Herkesin kocaman yalnızlıklar yaşadığı şehirlerde kendi gölgemizden mi kaçıyoruz artık
Gündelik temizlikçilerimizle,bakıcılarımızla,market elemanlarıyla,hizmetçilerimizle oturuyoruz büyük binalarda.Çocuklarımızı bu binalarda büyütüyoruz.
Serap Duygulu’nun bir makalesinden alıntıyla konuyu noktalıyorum ve alıntı yaptığım kısmın altına imzamı atıyorum …
“Bir ağaca tırmanmanın ne demek olduğu bilmeyen,toprakla,çamurla,suyla oynamamış,çimlerin üzerinde yuvarlanmamış steril çocuklarımız var.Onlar hamuru özel paketlenmiş oyun hamuru olarak biliyorlar sadece.
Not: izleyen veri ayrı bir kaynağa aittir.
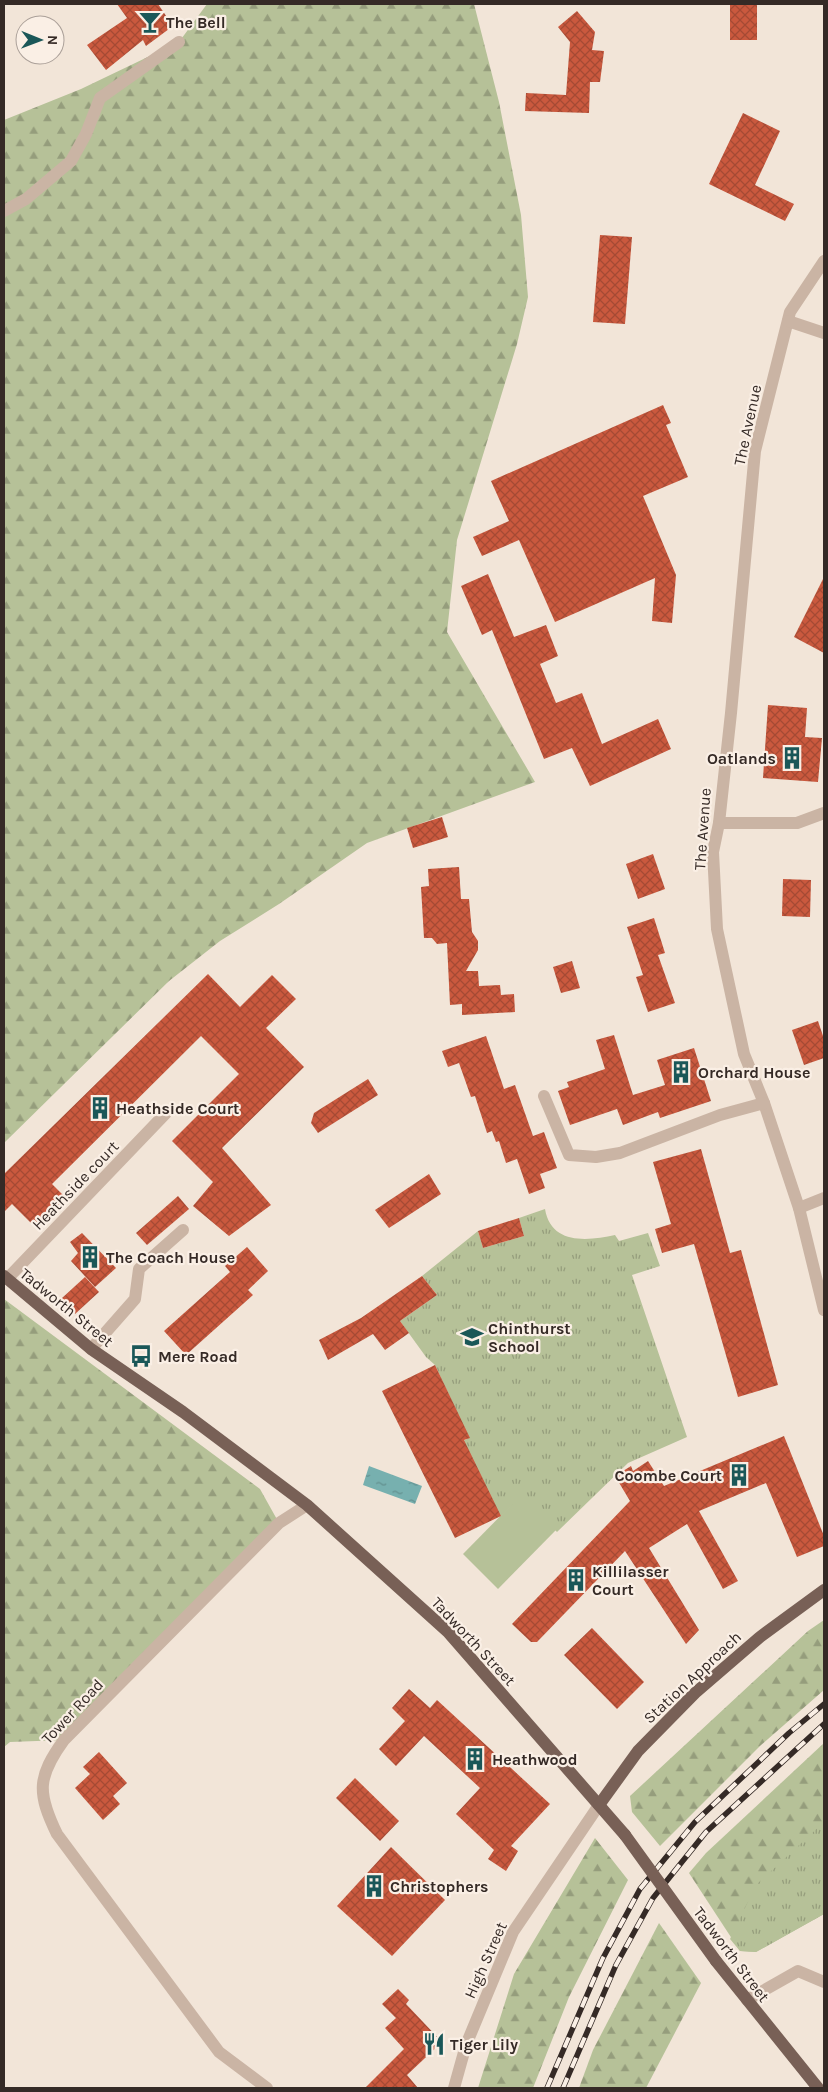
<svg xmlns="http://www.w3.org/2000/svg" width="828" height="2092" viewBox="0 0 828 2092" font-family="Karla,sans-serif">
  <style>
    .grass { fill: #b6c198 }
    .forest { fill: url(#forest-firs) }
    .park { fill: url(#park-tufts) }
    .water { fill: url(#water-ripples) }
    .building { fill: url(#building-cross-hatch) }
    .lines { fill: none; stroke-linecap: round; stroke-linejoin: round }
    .minor { stroke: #cab4a4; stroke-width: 12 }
    .major { stroke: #786056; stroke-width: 12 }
    .rail-casing { stroke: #352a26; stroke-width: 5.5 }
    .rail { stroke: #faefe5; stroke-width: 4; stroke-dasharray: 11; stroke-linecap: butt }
    .major-bridge { stroke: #786056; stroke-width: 12 }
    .labels { text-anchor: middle; stroke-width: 4.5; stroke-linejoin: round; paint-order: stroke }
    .poi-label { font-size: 16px; font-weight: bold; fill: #352a26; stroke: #faefe5; text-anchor: start }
    .street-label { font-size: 16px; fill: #352a26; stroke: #faefe5 }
  </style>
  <defs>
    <pattern id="forest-firs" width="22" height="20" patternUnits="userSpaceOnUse" patternTransform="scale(1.25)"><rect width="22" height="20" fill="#b6c198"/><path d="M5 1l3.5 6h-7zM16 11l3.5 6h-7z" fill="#959d7c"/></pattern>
    <pattern id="park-tufts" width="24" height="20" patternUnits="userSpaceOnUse" patternTransform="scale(1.25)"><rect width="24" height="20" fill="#b6c198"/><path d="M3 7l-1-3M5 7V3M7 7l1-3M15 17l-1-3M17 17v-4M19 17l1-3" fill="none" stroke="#959d7c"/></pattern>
    <pattern id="water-ripples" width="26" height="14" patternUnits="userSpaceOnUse" patternTransform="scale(1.25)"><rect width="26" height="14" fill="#77b0af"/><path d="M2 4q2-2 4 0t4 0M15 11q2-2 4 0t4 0" fill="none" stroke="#628f8e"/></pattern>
    <pattern id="building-cross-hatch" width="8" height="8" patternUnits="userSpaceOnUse" patternTransform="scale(1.25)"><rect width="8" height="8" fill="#ca593e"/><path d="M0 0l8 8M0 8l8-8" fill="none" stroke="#a54a34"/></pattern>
  </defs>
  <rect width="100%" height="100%" fill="#f2e5d8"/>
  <path class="grass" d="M521,1495l35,35 -58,59 -35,-35z"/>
  <g class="forest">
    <path d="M207,4h267l25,98 22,113 7,82 -11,47 -60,196 -10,92 88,150 -168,61 -88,61 -59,37 -51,40 -165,162v-1023l77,-31 98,-47z"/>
    <path d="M4,1299l256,190 19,34 -215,217 -54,2 -6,5z"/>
    <path d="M824,1620v70l-63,55 -101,101 -28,-34 -2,-16 178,-165z"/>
    <path d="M824,1743v171l-68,38 -16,-1 -51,-78 17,-20z"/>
    <path d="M595,1838l33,42 -59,117 -36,91h-55l36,-114z"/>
    <path d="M659,1923l42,60 -55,105h-67l14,-38z"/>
  </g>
  <g class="park">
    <path d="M545,1209c6,36 43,32 70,26l4,6 29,-8 12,33 -28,9 55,162 -59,26 -71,69 -36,-36 -20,20 -54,-67 22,-11 -34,-73 -9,-8 -26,-36 37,-26 -15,-19 56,-45 5,17 41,-12 -5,-18z"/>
    <path d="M824,1822v92l-68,38 -16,-1 -10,-12 26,-54z"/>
  </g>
  <path class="water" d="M369,1466l53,20 -7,18 -52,-19z"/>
  <g class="building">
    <path d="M117,4h41l15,22 -27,20 -3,-6 -37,30 -19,-25 40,-27z"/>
    <rect x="730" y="4" width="27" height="36"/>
    <path d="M577,11l18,21 -3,18 12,1 -4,31h-10l-1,31 -64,-2 1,-18 40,2 4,-53 -12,-15z"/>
    <path d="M743,113l37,18 -25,54 39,19 -9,17 -76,-37z"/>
    <path d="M600,235l32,2 -7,87 -32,-2z"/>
    <path d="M663,405l8,18 -5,2 22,52 -45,19 33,79 -4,48 -20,-2 3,-43 -100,44 -36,-82 -37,16 -9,-19 36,-16 -18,-40z"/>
    <path d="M488,574l26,63 32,-12 12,31 -18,8 16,39 26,-10 20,51 56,-25 13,30 -81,37 -18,-38 -28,11 -52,-129 -10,5 -21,-49z"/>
    <path d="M824,577v76l-30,-16z"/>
    <path d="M768,705l39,3 -2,29 17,1 -4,44 -55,-4z"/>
    <path d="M442,817l6,20 -35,11 -6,-20z"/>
    <path d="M653,854l12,35 -27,10 -12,-35z"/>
    <path d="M459,867l2,32h8l3,33 6,9v9l-12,21h12l1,15 21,-1 1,10 13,-1 1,18 -53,3v-11l-12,1 -3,-62 -10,1 -5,-6h-8l-3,-51 8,-1 -1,-17z"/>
    <path d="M783,879l28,1 -1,37 -28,-1z"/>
    <path d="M654,918l11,35 -7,2 17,48 -27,9 -12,-35 7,-2 -16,-48z"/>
    <path d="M572,961l8,27 -19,5 -8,-26z"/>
    <path d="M208,974l32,33 32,-32 24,24 -30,29 38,39 -82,81 49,57 -42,31 -36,-30 20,-24 -41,-41 67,-67 -38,-38 -149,148 14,14 -30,30 -24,-24 -8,8v-38z"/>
    <path d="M818,1021l6,18v19l-20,7 -12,-35z"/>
    <path d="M614,1035l19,60 32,-10 -8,-25 37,-12 17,53 -51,17 -2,-6 -35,13 -6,-16 -47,16 -12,-34 11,-4 -2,-5 38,-13 -9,-29z"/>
    <path d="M486,1036l18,53 11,-4 18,51 11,-4 13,36 -17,6 5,14 -16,6 -12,-35 -11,4 -7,-22 -3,1 -4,-11 -5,2 -12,-37 -4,1 -12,-34 -11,4 -6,-16z"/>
    <path d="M368,1079l10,16 -60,38 -7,-10 3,-10z"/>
    <path d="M701,1149l29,104 11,-3 37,135 -40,12 -44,-153 -32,9 -7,-24 16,-5 -18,-62z"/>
    <path d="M429,1174l12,20 -52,34 -14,-18z"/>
    <path d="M178,1196l11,13 -42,36 -11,-12z"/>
    <path d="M519,1218l5,18 -41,12 -5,-17z"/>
    <path d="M82,1233l34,35 -21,19 -24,-26 7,-8 -8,-11z"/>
    <path d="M247,1247l21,24 -20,19 5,5 -67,60 -22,-24 66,-59 -5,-6z"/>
    <path d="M422,1276l15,19 -37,26 9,12 -24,17 -12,-16 -45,26 -9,-20 42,-22z"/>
    <path d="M85,1277l14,15 -24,22 -14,-15z"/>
    <path d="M435,1365l35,73 -6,2 37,76 -46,22 -73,-147z"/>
    <path d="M784,1436l40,100v10l-27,11 -31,-74 -67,28 39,70 -15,8 -36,-65 -38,24 50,82 -13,14 -61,-93 -88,91h-6l-19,-18 118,-123 -15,-25 16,-10 2,5 15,-10 16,25z"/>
    <path d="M592,1628l52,54 -27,27 -53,-54z"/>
    <path d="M409,1689l21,19 7,-8 113,104 -39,42 7,5 -12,20 -18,-12 6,-9 -38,-36 24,-26 -56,-52 -28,30 -17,-17 26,-28 -13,-13z"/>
    <path d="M99,1752l28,31 -14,13 7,8 -17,16 -28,-32 15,-14 -7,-7z"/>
    <path d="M355,1778l44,43 -19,20 -44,-43z"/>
    <path d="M391,1847l54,53 -53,56 -55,-50z"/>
    <path d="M398,1989l11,11 -3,4 36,38 -35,33 11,13h-53l39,-39 -19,-21 11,-10 -14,-14z"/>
  </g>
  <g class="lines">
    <g class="minor">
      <path d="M4,211l22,-12 45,-38 15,-27 14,-36 79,-56"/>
      <path d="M824,261l-34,51 -35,139 -24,262 -12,110 -6,29 4,77 27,125 20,49 35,105 25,102"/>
      <path d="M788,321l36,12"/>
      <path d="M719,823h78l27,-10"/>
      <path d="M544,1096l25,59 27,2 24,-4 100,-38 44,-12"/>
      <path d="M799,1208l25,-10"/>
      <path d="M7,1279l159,-166"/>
      <path d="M91,1349l44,-50 4,-30 44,-39"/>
      <path d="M747,2000l51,-29 26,11"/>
      <path d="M267,2088l-48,-36 -162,-218c-20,-41 -20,-57 7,-94l215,-217 28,-18"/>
      <path d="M454,2088l12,-43 47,-113 86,-127"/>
    </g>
    <g class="major">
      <path d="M4,1276l87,73 92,63 124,93 141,127 177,203"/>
      <path d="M599,1805l39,-54 57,-58 65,-56 64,-47"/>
      <path d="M716,1961l102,127"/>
    </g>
    <defs>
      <g id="rail">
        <path d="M547,2088l56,-130 37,-69 55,-67 94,-89 35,-29"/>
        <path d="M563,2088l53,-123 37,-67 53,-66 118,-108"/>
      </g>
    </defs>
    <use href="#rail" class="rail-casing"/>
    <use href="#rail" class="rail"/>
    <path class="major-bridge" d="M625,1835l91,126"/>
  </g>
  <defs>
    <symbol id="bar-bare" viewBox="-9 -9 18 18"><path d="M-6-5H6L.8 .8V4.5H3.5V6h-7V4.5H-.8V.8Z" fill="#1a5758" stroke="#faefe5" stroke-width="2.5" paint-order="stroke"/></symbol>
    <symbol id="building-bare" viewBox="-9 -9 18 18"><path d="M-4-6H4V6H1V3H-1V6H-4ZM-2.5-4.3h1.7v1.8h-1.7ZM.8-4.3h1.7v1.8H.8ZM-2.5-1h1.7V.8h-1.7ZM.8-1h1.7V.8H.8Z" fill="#1a5758" stroke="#faefe5" stroke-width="2.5" paint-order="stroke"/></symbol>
    <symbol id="school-bare" viewBox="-9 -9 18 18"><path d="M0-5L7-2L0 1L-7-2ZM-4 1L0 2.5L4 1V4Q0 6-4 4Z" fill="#1a5758" stroke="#faefe5" stroke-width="2.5" paint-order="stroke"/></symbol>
    <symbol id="bus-bare" viewBox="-9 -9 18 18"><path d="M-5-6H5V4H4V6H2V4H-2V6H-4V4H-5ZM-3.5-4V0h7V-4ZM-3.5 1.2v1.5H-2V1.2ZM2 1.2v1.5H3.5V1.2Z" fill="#1a5758" stroke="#faefe5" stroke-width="2.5" paint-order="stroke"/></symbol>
    <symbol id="restaurant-bare" viewBox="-9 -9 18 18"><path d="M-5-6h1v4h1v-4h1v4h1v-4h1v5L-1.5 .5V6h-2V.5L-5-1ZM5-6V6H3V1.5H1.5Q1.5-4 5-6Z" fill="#1a5758" stroke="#faefe5" stroke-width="2.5" paint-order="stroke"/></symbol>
  </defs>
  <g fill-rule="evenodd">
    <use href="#bar-bare" x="134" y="6" width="32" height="32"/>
    <use href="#building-bare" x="776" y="742" width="32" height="32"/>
    <use href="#building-bare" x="665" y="1056" width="32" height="32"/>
    <use href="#building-bare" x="84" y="1092" width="32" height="32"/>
    <use href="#building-bare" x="74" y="1241" width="32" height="32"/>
    <use href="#school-bare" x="456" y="1321" width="32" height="32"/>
    <use href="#bus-bare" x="125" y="1340" width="32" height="32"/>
    <use href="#building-bare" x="723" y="1459" width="32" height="32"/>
    <use href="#building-bare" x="560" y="1564" width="32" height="32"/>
    <use href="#building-bare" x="459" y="1743" width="32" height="32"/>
    <use href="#building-bare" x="358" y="1870" width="32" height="32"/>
    <use href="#restaurant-bare" x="418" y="2028" width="32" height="32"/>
  </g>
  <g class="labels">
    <g class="poi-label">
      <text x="166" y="28">The Bell</text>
      <text x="776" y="764" text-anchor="end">Oatlands</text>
      <text x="698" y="1078">Orchard House</text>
      <text x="116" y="1114">Heathside Court</text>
      <text x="106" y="1263">The Coach House</text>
      <text x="488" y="1334">Chinthurst<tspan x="488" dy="18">School</tspan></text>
      <text x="158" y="1362">Mere Road</text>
      <text x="722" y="1481" text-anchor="end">Coombe Court</text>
      <text x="592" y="1577">Killilasser<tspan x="592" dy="18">Court</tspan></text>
      <text x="492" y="1765">Heathwood</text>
      <text x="390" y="1892">Christophers</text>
      <text x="450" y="2050">Tiger Lily</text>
    </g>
    <g class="street-label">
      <text transform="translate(747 425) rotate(-78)" y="6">The Avenue</text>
      <text transform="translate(702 829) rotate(-86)" y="6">The Avenue</text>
      <text transform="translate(75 1185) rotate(-46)" y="6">Heathside court</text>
      <text transform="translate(67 1307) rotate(39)" y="6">Tadworth Street</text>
      <text transform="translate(474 1641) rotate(47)" y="6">Tadworth Street</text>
      <text transform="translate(692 1677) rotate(-43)" y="6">Station Approach</text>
      <text transform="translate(72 1711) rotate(-47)" y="6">Tower Road</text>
      <text transform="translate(732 1954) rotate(53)" y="6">Tadworth Street</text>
      <text transform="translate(485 1960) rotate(-66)" y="6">High Street</text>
    </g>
  </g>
  <rect width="828" height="2092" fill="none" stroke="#352a26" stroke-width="10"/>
  <g transform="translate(40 40) rotate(91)"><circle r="24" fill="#faefe5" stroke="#aba099"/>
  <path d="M0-4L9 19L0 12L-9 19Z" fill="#1a5758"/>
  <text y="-8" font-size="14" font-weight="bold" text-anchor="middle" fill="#352a26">N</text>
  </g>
</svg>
Sözüm ona parmak kaslarının ve hayal dünyasının gelişmesini bu hamurlardan bekliyoruz.’Koşma yavrum, dokunma çocuğum,yapma evladım’ komutlarıyla robot gibi büyütmeye çalıştığımız çocuklarımız bir bakıyoruz ki garip garip davranıyorlar.Doktor doktor geziyoruz ya da psikologlara taşınmaya başlıyoruz.Her şeyi ama her şeyi onlar için yapıyoruz,hiçbir eksikleri yok,bu çocukların nesi var diye kara kara düşünüyoruz.Soru baştan yanlış zaten,nesi var değil,nesi yok bu çocukların?
Arkadaşları yok,komşu teyzeleri ya da amcaları yok,ablaları ağabeyleri yok,enerjilerini akıtacakları sokaklar, yakan toplar,saklambaçlar,sek sekler yok.Kör ebeler yok,misketler yok.
Peki bizim elimizde ne var? Hiperaktif,dikkat eksikliği yaşayan,uyum ve davranış bozukluğu teşhisiyle hastane hastane gezdiğimiz çocuklarımız var.Çocuk olduğunu bile bilmeyen çocuklar,onların çocukluklarını yaşamalarına izin vermeyen anne babalar var.
Rüzgar esse zatürree olan,ateşler içinde yanan sevgili çocuklarımız var.
Bizim mahallelerimize ne oldu,sobalarla ısındığımız,patates közlediğimiz,kestane pişirdiğimiz evlerimizi ne yaptık? Yıktık,yok ettik,modern(!) binalar yaptık.”
Yok ettiklerimiz sadece eski evlerimiz değildi. Geçmişimizi,çocukluğumuzu,dostlarımızı,paylaşmayı,sevgiyi,saygıyı,hoş görüyü de yok ettik.
Şimdi sosyal ağlarda sanal arkadaşlıklar kuran, onlarla görüşen,dertleşen çocuklarımıza söyleyecek sözümüz yok.
Yok ettiklerimizin yerine ne koyduk ki onlara sitem edelim?